Exercises to complete —
1 - According to the Celery monitoring notes, which kind of task does the call i.reserved() report?
2 - Write the next part of the Celery monitoring notes, following on from the command that grants permissions on the new user's vhost.
━━━ Page extract ━━━
Flower provides real-time monitoring of workers and tasks.

# Start Flower (on lwacalim10)
celery -A orca.celery flower --port=5555

# Access via SSH tunnel
ssh -L 5555:localhost:5555 <user>@lwacalim10
# Then open: http://localhost:5555

Command-Line Monitoring

# Check Redis connectivity
python3 -c "
import redis
r = redis.Redis.from_url('redis://10.41.0.85:6379/0')
print('Redis PING:', r.ping())
print('Keys in DB:', r.dbsize())
"

# Check RabbitMQ queues (on lwacalimhead with sudo)
sudo rabbitmqctl list_queues -p <vhost>

# Check worker processes
pdsh -w lwacalim[00-10] "ps aux | grep 'celery.*worker' | grep -v grep | wc -l"

Inspecting Tasks

from orca.celery import app

# Get inspector
i = app.control.inspect()

# Active tasks (currently running)
i.active()

# Reserved tasks (fetched but not started)
i.reserved()

# Scheduled tasks (eta/countdown)
i.scheduled()

# Registered tasks
i.registered()

# Worker stats
i.stats()

Adding New Users

1. RabbitMQ Setup

On lwacalimhead (requires sudo):

# Create vhost for the user
sudo rabbitmqctl add_vhost <username>

# Create user
sudo rabbitmqctl add_user <username> <password>

# Grant permissions on their vhost
sudo rabbitmqctl set_permissions -p <username> <username> ".*" ".*" ".*"
━━━ Data shown ━━━
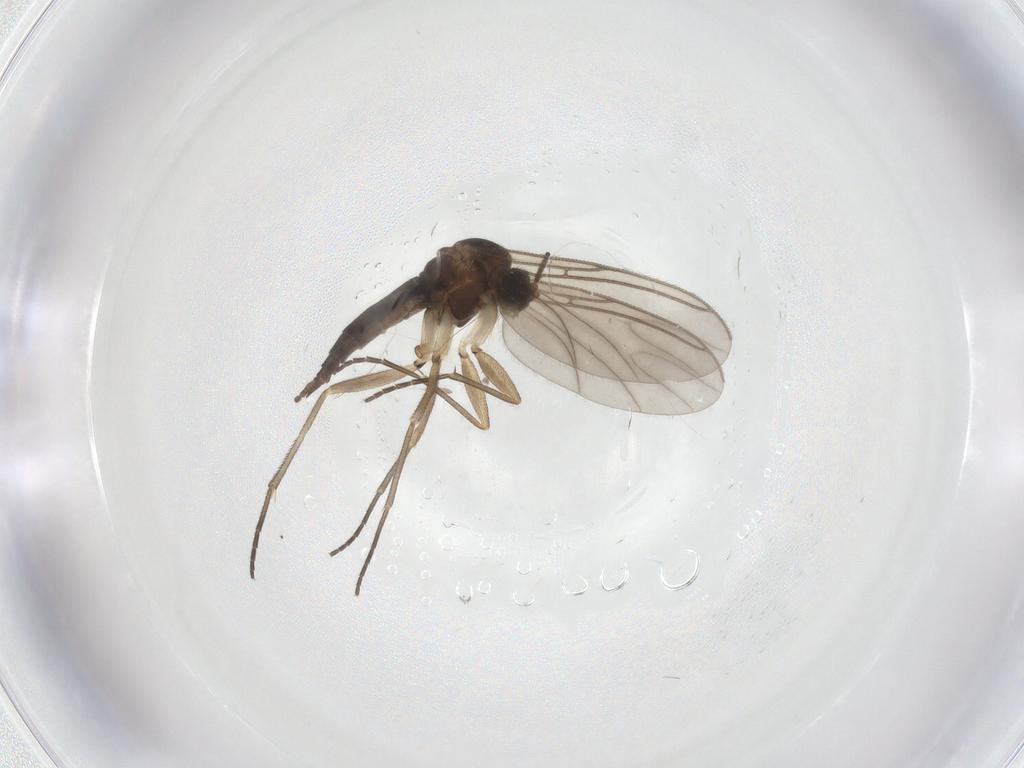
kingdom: Animalia
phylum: Arthropoda
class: Insecta
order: Diptera
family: Sciaridae
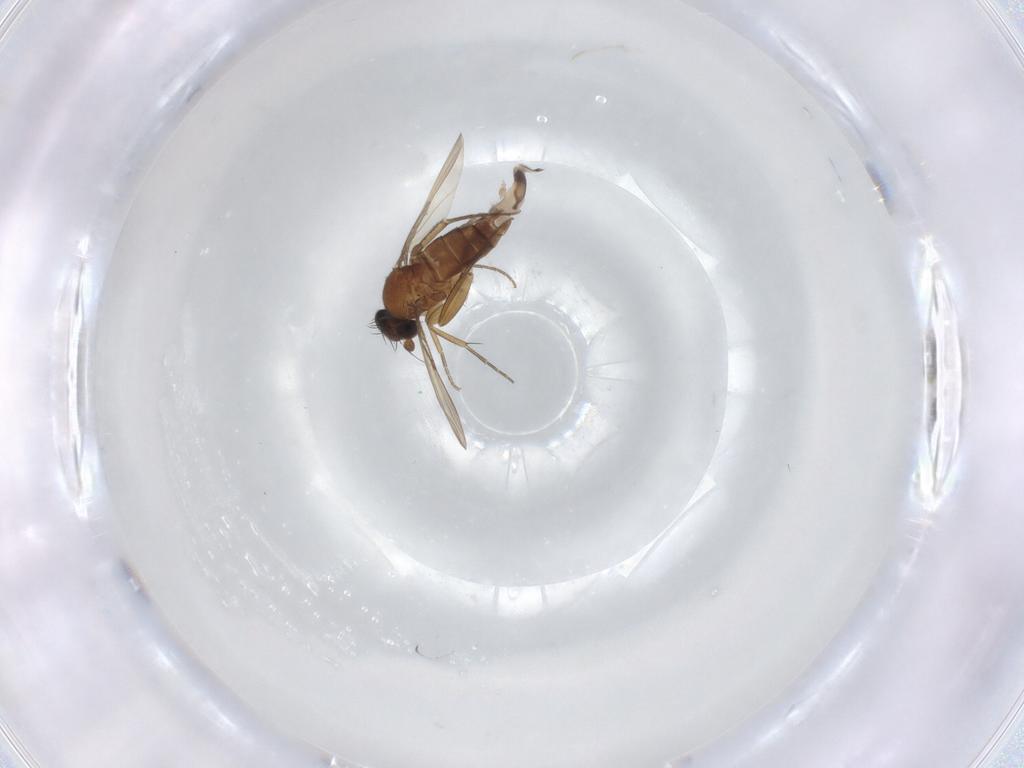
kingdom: Animalia
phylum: Arthropoda
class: Insecta
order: Diptera
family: Phoridae
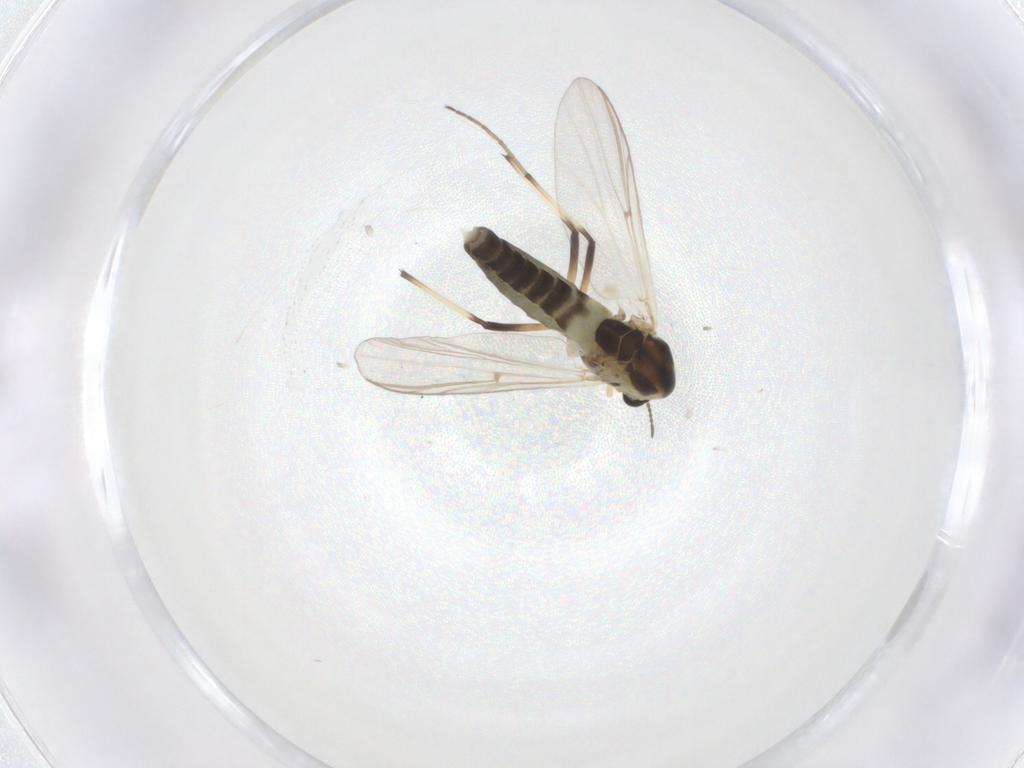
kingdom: Animalia
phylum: Arthropoda
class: Insecta
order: Diptera
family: Chironomidae
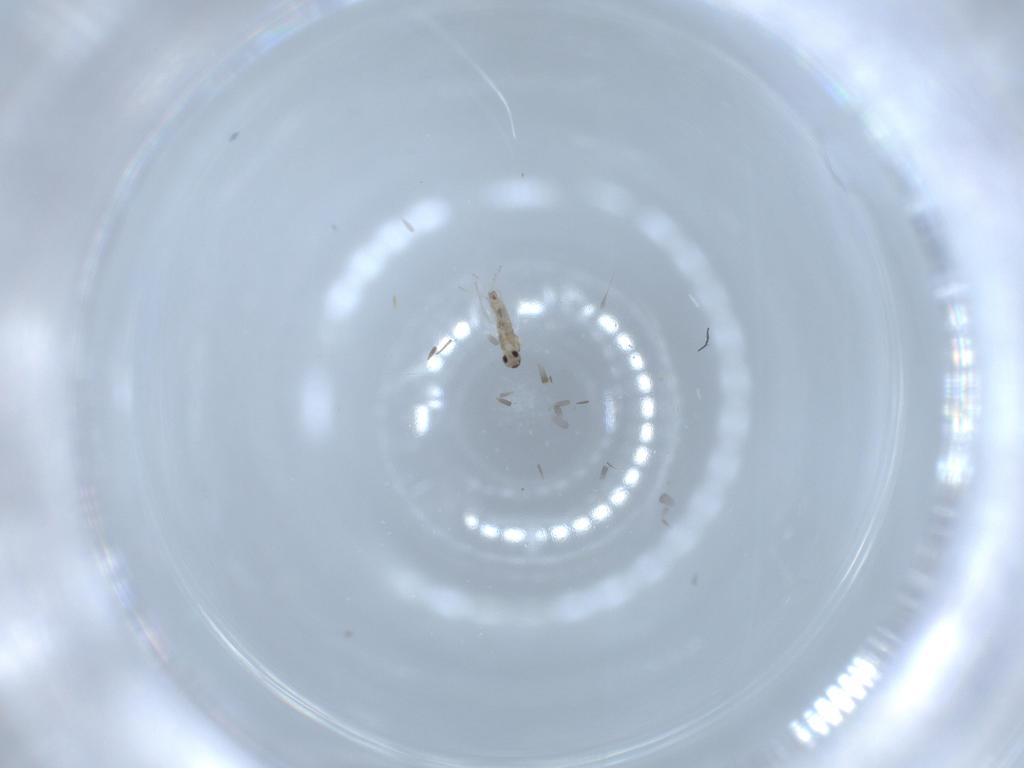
━━━
Answers —
1 - It reports tasks that have been fetched but not yet started.

2 -
# Verify
sudo rabbitmqctl list_users
sudo rabbitmqctl list_vhosts

2. User Configuration

The new user creates ~/orca-conf.yml:

queue:
  prefix: default
  broker_uri: pyamqp://<username>:<password>@rabbitmq.calim.mcs.pvt:5672/<username>
  result_backend_uri: redis://10.41.0.85:6379/0  # Shared Redis is fine

telescope:
  n_ant: 352
  n_subband: 16
  n_chan: 192
  outriggers: [...]  # Copy from default-orca-conf.yml

execs:
  wsclean: /opt/bin/wsclean
  aoflagger: /opt/bin/aoflagger

cluster: calim

3. Environment Setup

# Create user's conda config (~/.condarc)
pkgs_dirs:
  - /opt/devel/<username>/cache/conda
envs_dirs:
  - /opt/devel/<username>/envs
  - /opt/devel/pipeline/envs
channels:
  - conda-forge
  - defaults

# Create directories
mkdir -p /opt/devel/<username>/cache/conda
mkdir -p /opt/devel/<username>/envs

# Activate shared environment
conda activate /opt/devel/pipeline/envs/py38_orca_nkosogor

4. Verify Setup

# Test RabbitMQ connection
python3 -c "
from orca.celery import app
print(app.control.ping(timeout=2))
"

# Test Redis connection  
python3 -c "
import redis
from orca.configmanager import queue_config
r = redis.Redis.from_url(queue_config.result_backend_uri)
print('Redis:', r.ping())
"

Troubleshooting

Workers Not Responding

# Check if workers are running
ps aux | grep celery

# Check if broker is reachable
nc -zv rabbitmq.calim.mcs.pvt 5672

# Check if Redis is reachable
nc -zv 10.41.0.85 6379

# Try starting worker with debug logging
celery -A orca.celery worker --loglevel=DEBUG

Import Errors on Worker Start

# Common issue: casacore library conflict
unset LD_LIBRARY_PATH

# Test imports manually
python3 -c "from orca.celery import app; print('OK')"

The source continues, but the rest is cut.